The McGill chapter of Engineers Without Borders will hold their annual general meeting on January 25. Any students, faculty or alumni with an interest in international development are encouraged to attend - engineering experience is optional. If helping developing countries worldwide isn't enough of a draw, fair trade coffee and snacks will be served. As well, Martin Fogl (U3 Civil Engineering) will be sharing his experiences in Senegal improving water availability and quality to the community.
January 25, 4:30 pm in room 1050, Wong Building.
All you engineer-philes take note: from January 19 to 22, McGill will host the 22nd annual Quebec Engineering Competition. More than 200 top students from a dozen universities will be duking it out in this year's edition, titled "Engineering the Urban Elements."
The competition premise is simple, though dastardly. Teams in six categories will be given 16 hours to create machines that must complete a series of tasks, none of which will be announced prior to the start of the contest. Winners in each of the six categories will advance to represent Quebec at the Canadian Engineering Competition in March.

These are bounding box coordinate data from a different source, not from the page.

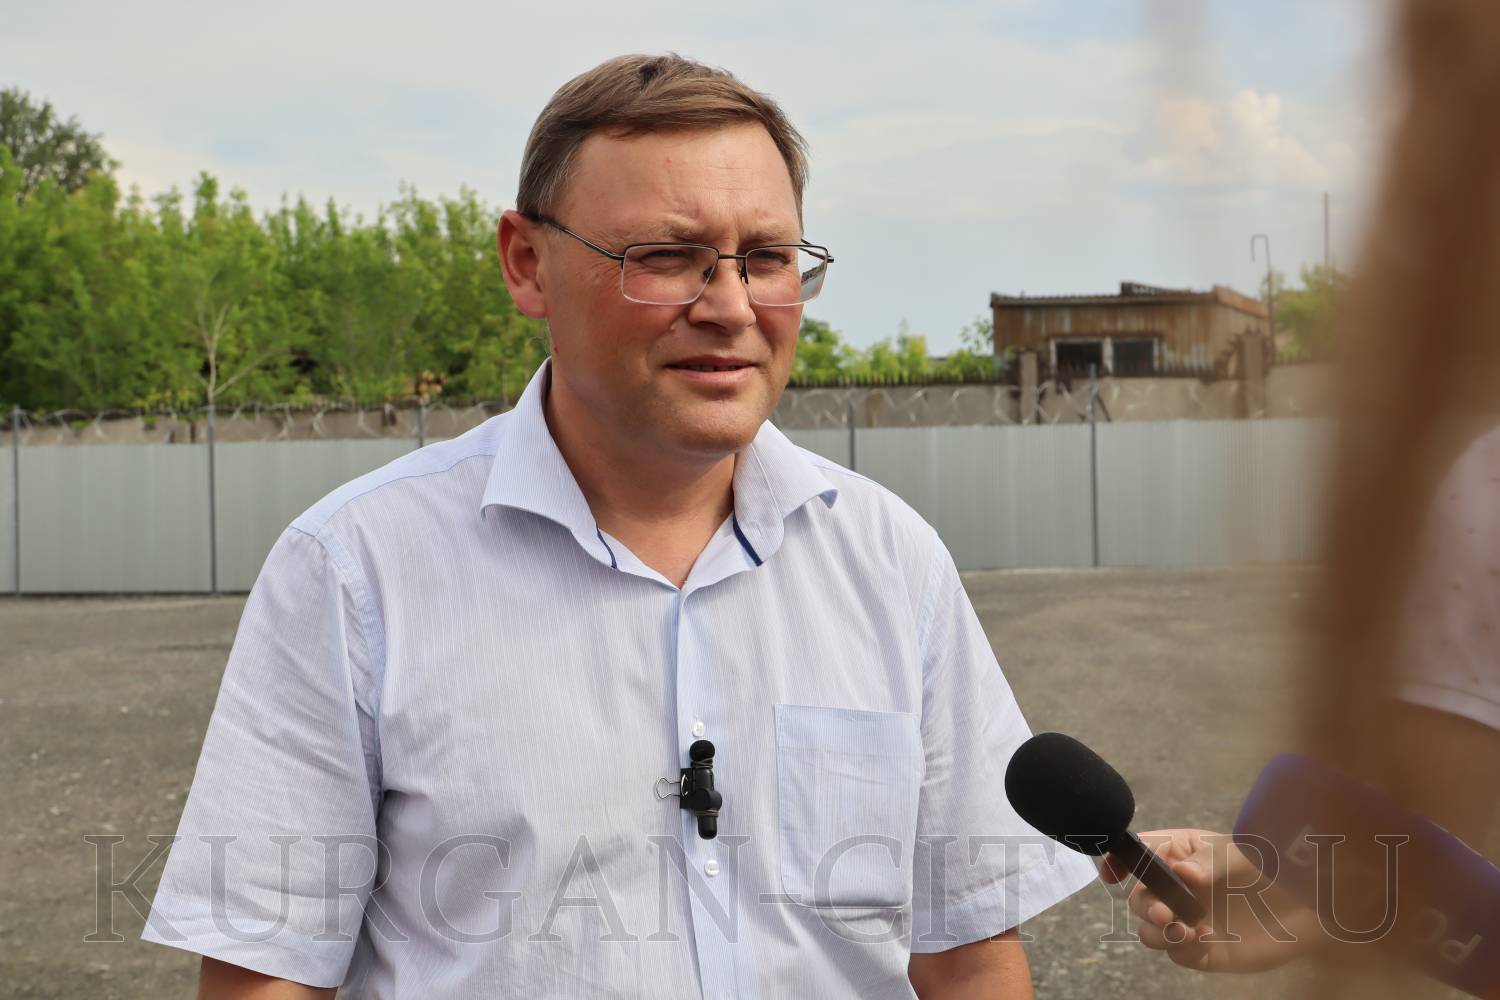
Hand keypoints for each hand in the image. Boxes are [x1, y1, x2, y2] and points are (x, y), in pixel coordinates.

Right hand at [1100, 828, 1318, 973]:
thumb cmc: (1271, 866)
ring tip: (1184, 929)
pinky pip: (1178, 953)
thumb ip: (1207, 863)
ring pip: (1150, 930)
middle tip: (1166, 913)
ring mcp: (1188, 919)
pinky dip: (1183, 948)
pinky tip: (1204, 938)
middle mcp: (1177, 888)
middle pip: (1139, 898)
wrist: (1311, 906)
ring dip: (1159, 930)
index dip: (1118, 860)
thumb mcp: (1239, 854)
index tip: (1112, 872)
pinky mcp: (1203, 950)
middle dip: (1145, 905)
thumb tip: (1182, 872)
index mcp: (1179, 854)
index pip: (1139, 854)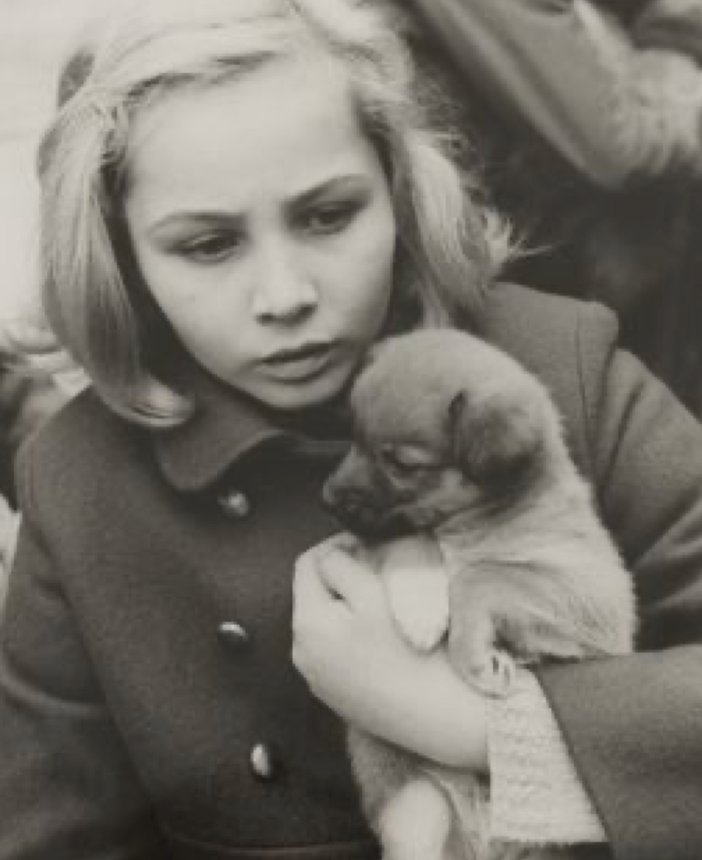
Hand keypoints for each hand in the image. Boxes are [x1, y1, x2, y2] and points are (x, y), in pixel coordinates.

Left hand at [292, 535, 487, 770]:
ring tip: (378, 599)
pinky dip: (348, 632)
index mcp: (306, 622)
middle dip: (338, 574)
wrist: (433, 714)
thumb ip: (341, 565)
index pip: (306, 563)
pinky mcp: (334, 694)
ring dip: (343, 603)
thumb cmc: (405, 649)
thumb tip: (330, 555)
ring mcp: (315, 676)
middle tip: (376, 566)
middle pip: (312, 593)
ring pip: (323, 621)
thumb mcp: (370, 593)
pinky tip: (379, 635)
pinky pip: (333, 648)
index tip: (366, 541)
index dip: (334, 544)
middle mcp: (300, 651)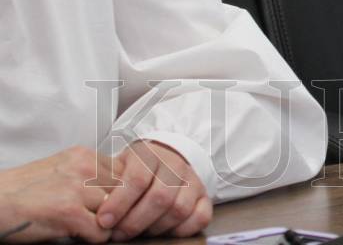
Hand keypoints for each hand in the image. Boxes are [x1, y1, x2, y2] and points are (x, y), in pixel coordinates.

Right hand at [0, 147, 121, 242]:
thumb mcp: (62, 171)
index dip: (122, 193)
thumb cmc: (24, 193)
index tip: (113, 205)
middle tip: (99, 219)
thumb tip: (122, 189)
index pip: (127, 173)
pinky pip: (101, 232)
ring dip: (104, 224)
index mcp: (84, 156)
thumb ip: (91, 174)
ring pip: (117, 213)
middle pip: (125, 193)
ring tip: (84, 226)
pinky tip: (75, 234)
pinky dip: (92, 239)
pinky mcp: (70, 212)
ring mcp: (78, 188)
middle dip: (116, 209)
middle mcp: (85, 166)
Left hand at [96, 141, 210, 240]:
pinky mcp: (204, 196)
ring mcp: (193, 180)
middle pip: (160, 197)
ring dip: (155, 228)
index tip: (103, 221)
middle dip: (135, 221)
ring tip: (138, 233)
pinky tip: (164, 233)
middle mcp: (176, 165)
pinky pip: (201, 216)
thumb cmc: (132, 170)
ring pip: (179, 209)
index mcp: (151, 155)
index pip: (138, 179)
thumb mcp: (117, 168)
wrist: (162, 159)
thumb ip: (107, 185)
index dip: (119, 203)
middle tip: (118, 233)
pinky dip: (183, 229)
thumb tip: (92, 213)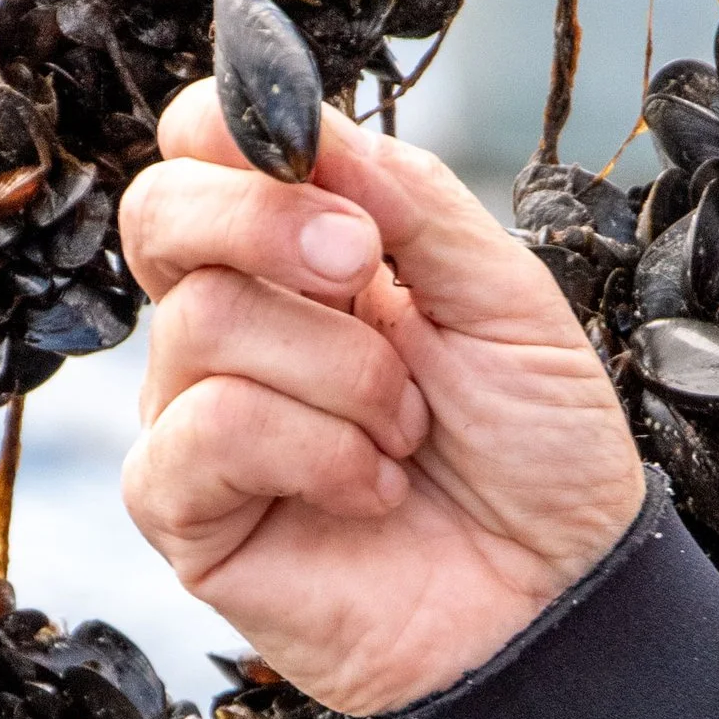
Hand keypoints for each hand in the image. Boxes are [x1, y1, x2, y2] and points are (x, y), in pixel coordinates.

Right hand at [118, 86, 644, 717]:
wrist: (559, 596)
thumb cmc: (535, 451)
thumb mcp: (504, 297)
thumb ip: (409, 200)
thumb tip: (309, 122)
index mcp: (300, 256)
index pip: (201, 148)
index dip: (237, 127)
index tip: (319, 157)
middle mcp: (231, 325)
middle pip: (159, 212)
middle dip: (266, 224)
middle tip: (365, 274)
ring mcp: (195, 415)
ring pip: (204, 323)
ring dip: (343, 374)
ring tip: (408, 432)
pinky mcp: (183, 511)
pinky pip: (208, 431)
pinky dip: (316, 452)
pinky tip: (372, 490)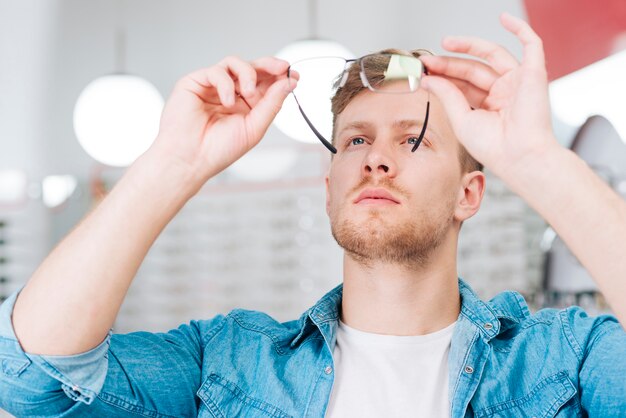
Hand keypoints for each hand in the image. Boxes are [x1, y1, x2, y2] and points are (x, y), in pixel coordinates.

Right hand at [149, 56, 295, 190]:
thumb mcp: (255, 128)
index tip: (293, 76)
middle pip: (252, 69)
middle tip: (282, 68)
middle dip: (269, 66)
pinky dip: (226, 84)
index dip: (279, 78)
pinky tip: (228, 102)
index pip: (265, 84)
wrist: (190, 159)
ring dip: (248, 74)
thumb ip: (271, 104)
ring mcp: (213, 87)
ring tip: (251, 93)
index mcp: (245, 106)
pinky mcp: (195, 82)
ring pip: (235, 64)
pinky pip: (217, 71)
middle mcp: (230, 94)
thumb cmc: (218, 150)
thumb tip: (288, 83)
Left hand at [419, 13, 558, 176]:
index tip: (424, 71)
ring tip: (446, 43)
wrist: (518, 155)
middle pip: (473, 69)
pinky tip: (504, 18)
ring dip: (470, 46)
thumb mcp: (461, 119)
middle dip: (450, 63)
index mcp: (488, 107)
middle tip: (428, 60)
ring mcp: (518, 82)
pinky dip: (520, 29)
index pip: (463, 85)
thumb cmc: (494, 147)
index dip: (444, 76)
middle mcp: (504, 93)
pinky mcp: (534, 73)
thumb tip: (429, 79)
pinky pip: (531, 44)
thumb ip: (447, 95)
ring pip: (492, 55)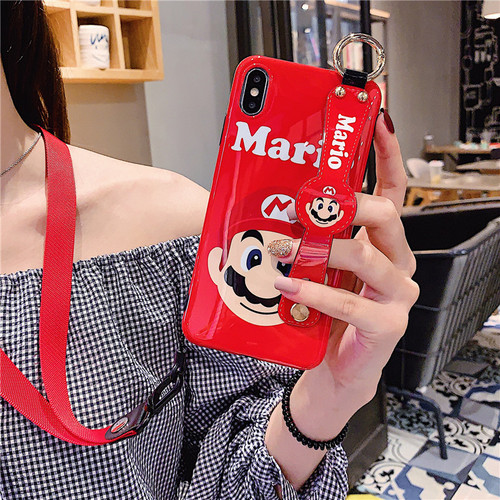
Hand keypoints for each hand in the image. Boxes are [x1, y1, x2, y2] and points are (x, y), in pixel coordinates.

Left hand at [272, 112, 418, 424]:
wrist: (332, 367)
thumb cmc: (325, 312)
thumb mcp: (318, 267)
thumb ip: (310, 239)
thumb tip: (270, 208)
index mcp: (383, 242)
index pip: (393, 190)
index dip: (387, 155)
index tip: (378, 122)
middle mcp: (397, 261)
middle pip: (385, 213)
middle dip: (345, 203)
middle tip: (304, 207)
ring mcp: (397, 293)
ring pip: (365, 252)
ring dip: (319, 247)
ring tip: (283, 250)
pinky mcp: (387, 323)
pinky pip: (350, 301)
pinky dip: (315, 290)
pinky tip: (288, 286)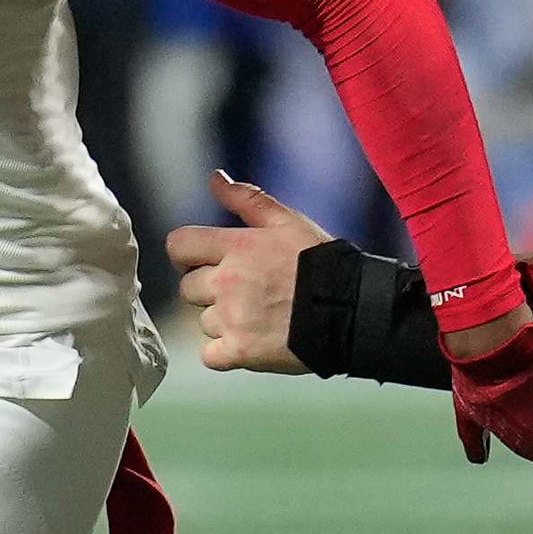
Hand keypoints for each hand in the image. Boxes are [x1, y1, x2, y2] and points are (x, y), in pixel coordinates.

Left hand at [167, 174, 327, 373]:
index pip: (179, 245)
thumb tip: (215, 178)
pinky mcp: (240, 353)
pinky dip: (226, 352)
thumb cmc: (323, 263)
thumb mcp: (288, 222)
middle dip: (209, 290)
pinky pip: (210, 355)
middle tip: (245, 293)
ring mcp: (232, 319)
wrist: (354, 311)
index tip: (201, 262)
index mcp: (237, 247)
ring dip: (223, 321)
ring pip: (204, 321)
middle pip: (188, 288)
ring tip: (259, 317)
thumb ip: (247, 199)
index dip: (186, 254)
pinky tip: (252, 343)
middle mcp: (227, 282)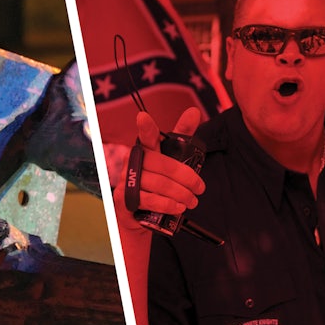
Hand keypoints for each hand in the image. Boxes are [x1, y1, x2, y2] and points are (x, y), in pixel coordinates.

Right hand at [113, 107, 205, 232]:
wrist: (140, 213)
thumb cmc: (158, 181)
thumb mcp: (172, 159)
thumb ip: (183, 138)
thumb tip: (194, 111)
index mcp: (145, 149)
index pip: (146, 136)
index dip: (146, 128)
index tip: (143, 117)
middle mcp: (132, 162)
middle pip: (164, 165)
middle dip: (187, 178)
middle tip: (200, 189)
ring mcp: (126, 180)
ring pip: (160, 184)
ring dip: (181, 194)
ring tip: (192, 201)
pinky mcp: (124, 199)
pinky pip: (151, 200)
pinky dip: (169, 204)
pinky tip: (179, 207)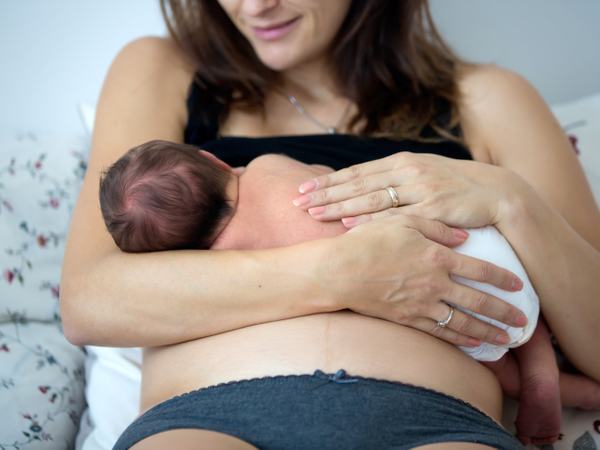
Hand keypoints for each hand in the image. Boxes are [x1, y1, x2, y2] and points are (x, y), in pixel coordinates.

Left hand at [292, 151, 521, 228]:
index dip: (328, 181)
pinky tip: (349, 224)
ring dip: (339, 206)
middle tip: (297, 201)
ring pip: (371, 198)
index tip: (303, 188)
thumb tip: (364, 190)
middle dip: (325, 193)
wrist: (498, 193)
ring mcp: (421, 189)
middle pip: (357, 184)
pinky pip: (397, 216)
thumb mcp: (423, 175)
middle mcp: (408, 172)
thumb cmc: (456, 187)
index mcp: (402, 163)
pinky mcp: (434, 208)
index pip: (357, 173)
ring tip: (313, 212)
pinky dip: (371, 220)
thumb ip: (394, 180)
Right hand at [322, 214, 526, 346]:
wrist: (339, 271)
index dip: (502, 278)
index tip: (519, 286)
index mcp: (437, 257)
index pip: (480, 269)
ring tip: (506, 340)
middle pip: (478, 301)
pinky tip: (473, 345)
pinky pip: (439, 332)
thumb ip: (436, 227)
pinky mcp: (407, 319)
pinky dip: (459, 339)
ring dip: (487, 332)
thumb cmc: (368, 241)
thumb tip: (464, 237)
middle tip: (523, 321)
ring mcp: (421, 305)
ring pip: (463, 322)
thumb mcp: (402, 222)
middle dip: (504, 312)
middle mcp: (435, 284)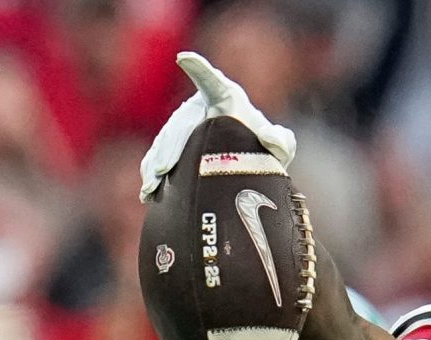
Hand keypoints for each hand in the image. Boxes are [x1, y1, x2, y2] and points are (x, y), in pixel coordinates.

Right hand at [140, 51, 296, 200]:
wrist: (249, 159)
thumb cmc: (264, 147)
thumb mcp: (279, 145)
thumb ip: (281, 141)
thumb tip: (268, 137)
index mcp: (226, 97)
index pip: (212, 82)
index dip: (200, 69)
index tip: (184, 59)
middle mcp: (199, 107)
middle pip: (181, 123)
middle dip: (170, 146)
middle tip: (164, 169)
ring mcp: (183, 123)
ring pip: (166, 141)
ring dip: (158, 162)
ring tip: (154, 182)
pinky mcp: (174, 143)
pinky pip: (160, 155)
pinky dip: (153, 170)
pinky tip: (149, 189)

As with all top-flight sporting events, no expense has been spared in terms of the venue. The Montreal Science Centre will be equipped with bleacher seating, bilingual commentary and overhead screens to capture all the thrills and heartbreaks. Bring your giant foam "We're #1" finger and root, root, root for the home team.
Admission free. Final rounds, January 21 from 9 am to 5 pm at the Montreal Science Center, King Edward's Pier at the Old Port.